#### PROBLEM DETAILS:
Each entry is to be restated word for word, with nothing omitted.

(Collected data)
◇ ◇ ◇ ◇ ◇ ◇ ◇

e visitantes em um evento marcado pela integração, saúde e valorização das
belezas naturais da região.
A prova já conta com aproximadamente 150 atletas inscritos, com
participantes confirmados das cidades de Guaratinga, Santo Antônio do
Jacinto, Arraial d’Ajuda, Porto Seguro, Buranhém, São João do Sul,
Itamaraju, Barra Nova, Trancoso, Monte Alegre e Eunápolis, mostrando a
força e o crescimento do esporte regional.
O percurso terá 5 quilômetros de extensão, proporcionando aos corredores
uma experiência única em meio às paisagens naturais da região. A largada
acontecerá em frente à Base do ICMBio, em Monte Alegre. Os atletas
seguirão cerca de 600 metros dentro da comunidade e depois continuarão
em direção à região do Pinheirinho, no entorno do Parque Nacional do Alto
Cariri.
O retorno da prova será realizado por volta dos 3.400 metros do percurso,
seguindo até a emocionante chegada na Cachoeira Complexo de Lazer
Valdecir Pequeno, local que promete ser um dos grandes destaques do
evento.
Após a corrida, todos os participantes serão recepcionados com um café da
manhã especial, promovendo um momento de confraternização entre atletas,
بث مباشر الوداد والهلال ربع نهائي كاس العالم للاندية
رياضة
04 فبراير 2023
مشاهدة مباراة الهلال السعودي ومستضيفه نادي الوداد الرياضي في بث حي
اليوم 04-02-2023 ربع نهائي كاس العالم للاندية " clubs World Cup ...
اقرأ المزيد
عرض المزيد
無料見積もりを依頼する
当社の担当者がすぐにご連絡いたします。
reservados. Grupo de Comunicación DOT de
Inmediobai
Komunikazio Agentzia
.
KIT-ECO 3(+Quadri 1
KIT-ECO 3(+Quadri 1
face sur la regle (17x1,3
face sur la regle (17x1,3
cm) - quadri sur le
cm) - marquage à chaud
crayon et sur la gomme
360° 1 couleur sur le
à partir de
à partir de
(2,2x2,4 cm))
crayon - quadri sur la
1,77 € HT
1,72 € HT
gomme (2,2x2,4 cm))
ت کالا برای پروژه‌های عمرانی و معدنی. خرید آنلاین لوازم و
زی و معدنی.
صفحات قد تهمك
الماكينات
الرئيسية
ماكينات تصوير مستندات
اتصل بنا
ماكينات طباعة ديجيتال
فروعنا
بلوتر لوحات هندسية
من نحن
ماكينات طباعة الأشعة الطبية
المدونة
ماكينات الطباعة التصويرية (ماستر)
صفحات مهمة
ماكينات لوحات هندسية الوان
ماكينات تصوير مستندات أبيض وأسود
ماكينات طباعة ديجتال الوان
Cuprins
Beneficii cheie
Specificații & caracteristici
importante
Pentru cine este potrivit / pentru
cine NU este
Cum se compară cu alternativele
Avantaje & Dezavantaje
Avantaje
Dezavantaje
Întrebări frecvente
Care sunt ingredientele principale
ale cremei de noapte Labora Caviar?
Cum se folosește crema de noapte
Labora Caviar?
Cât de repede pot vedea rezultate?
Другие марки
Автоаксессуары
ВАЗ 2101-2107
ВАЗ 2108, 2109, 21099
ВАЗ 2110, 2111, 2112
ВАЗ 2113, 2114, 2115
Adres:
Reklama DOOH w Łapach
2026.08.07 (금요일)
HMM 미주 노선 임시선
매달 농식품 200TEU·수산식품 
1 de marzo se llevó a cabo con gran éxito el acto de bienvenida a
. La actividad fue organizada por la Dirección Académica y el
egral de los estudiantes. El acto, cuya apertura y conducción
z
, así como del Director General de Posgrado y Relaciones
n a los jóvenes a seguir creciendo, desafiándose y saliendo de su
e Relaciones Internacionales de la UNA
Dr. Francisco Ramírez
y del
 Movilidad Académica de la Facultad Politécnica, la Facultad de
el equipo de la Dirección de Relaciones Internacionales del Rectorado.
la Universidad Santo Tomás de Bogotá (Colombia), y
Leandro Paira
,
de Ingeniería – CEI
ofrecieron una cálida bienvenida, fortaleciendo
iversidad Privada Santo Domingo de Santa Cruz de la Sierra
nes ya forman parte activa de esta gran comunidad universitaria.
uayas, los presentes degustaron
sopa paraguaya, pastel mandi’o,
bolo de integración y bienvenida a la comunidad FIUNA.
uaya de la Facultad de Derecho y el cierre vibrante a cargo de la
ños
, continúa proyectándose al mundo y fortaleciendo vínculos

◇ ◇ ◇ ◇ ◇ ◇ ◇

#### SOLUTION FOR THIS EXERCISE:
e visitantes em um evento marcado pela integração, saúde e valorização das
belezas naturais da região.
A prova já conta com aproximadamente 150 atletas inscritos, com
participantes confirmados das cidades de Guaratinga, Santo Antônio do
Jacinto, Arraial d’Ajuda, Porto Seguro, Buranhém, São João do Sul,
Itamaraju, Barra Nova, Trancoso, Monte Alegre e Eunápolis, mostrando a
força e o crescimento do esporte regional.
O percurso terá 5 quilômetros de extensão, proporcionando aos corredores
uma experiência única em meio às paisagens naturais da região. A largada
acontecerá em frente à Base do ICMBio, em Monte Alegre. Os atletas
seguirão cerca de 600 metros dentro da comunidade e depois continuarão
em direção à região do Pinheirinho, no entorno do Parque Nacional do Alto
Cariri.
O retorno da prova será realizado por volta dos 3.400 metros do percurso,
seguindo até a emocionante chegada na Cachoeira Complexo de Lazer
Valdecir Pequeno, local que promete ser um dos grandes destaques do
evento.
Após a corrida, todos os participantes serão recepcionados com um café da
manhã especial, promovendo um momento de confraternização entre atletas,
بث مباشر الوداد والهلال ربع نهائي كاس العالم للاندية
رياضة
04 فبراير 2023
مشاهدة مباراة الهلال السعودي ومستضيفه نادي الوداد الرياضي في بث حي
اليوم 04-02-2023 ربع نهائي كاس العالم للاندية " clubs World Cup ...
اقرأ المزيد
عرض المزيد
無料見積もりを依頼する
当社の担当者がすぐにご連絡いたします。
reservados. Grupo de Comunicación DOT de
Inmediobai
Komunikazio Agentzia
.
KIT-ECO 3(+Quadri 1
KIT-ECO 3(+Quadri 1
face sur la regle (17x1,3
face sur la regle (17x1,3
cm) - quadri sur le
cm) - marquage à chaud
crayon et sur la gomme
360° 1 couleur sur le
à partir de
à partir de
(2,2x2,4 cm))
crayon - quadri sur la
1,77 € HT
1,72 € HT
gomme (2,2x2,4 cm))
ت کالا برای پروژه‌های عمرانی و معدنی. خرید آنلاین لوازم و
زی و معدنی.
صفحات قد تهمك
الماكينات
الرئيسية
ماكينات تصوير مستندات
اتصل بنا
ماكينات طباعة ديجيتال
فروعنا
بلوتر لوحات هندسية
من نحن
ماكينات طباعة الأشعة الطبية
المدونة
ماكينات الطباعة التصويرية (ماستر)
صفحات مهمة
ماكينات لوحات هندسية الوان
ماكينات تصوير مستندات أبيض وأسود
ماكينات طباعة ديجتال الوان
Cuprins
Beneficii cheie
Specificații & caracteristici
importante
Pentru cine este potrivit / pentru
cine NU este
Cum se compară cu alternativele
Avantaje & Dezavantaje
Avantaje
Dezavantaje
Întrebări frecvente
Care sunt ingredientele principale
ale cremei de noapte Labora Caviar?
Cum se folosește crema de noapte
Labora Caviar?
Cât de repede pot vedea rezultate?
Другие марки
Автоаксессуары
ВАЗ 2101-2107
ВАЗ 2108, 2109, 21099
ВАЗ 2110, 2111, 2112
ВАЗ 2113, 2114, 2115
Adres:
Reklama DOOH w Łapach
2026.08.07 (금요일)
HMM 미주 노선 임시선
매달 농식품 200TEU·수산식품 
1 de marzo se llevó a cabo con gran éxito el acto de bienvenida a
. La actividad fue organizada por la Dirección Académica y el
egral de los estudiantes. El acto, cuya apertura y conducción
z
, así como del Director General de Posgrado y Relaciones
n a los jóvenes a seguir creciendo, desafiándose y saliendo de su
e Relaciones Internacionales de la UNA
Dr. Francisco Ramírez
y del
 Movilidad Académica de la Facultad Politécnica, la Facultad de
el equipo de la Dirección de Relaciones Internacionales del Rectorado.
la Universidad Santo Tomás de Bogotá (Colombia), y
Leandro Paira
,
de Ingeniería – CEI
ofrecieron una cálida bienvenida, fortaleciendo
iversidad Privada Santo Domingo de Santa Cruz de la Sierra
nes ya forman parte activa de esta gran comunidad universitaria.
uayas, los presentes degustaron
sopa paraguaya, pastel mandi’o,
bolo de integración y bienvenida a la comunidad FIUNA.
uaya de la Facultad de Derecho y el cierre vibrante a cargo de la
ños
, continúa proyectándose al mundo y fortaleciendo vínculos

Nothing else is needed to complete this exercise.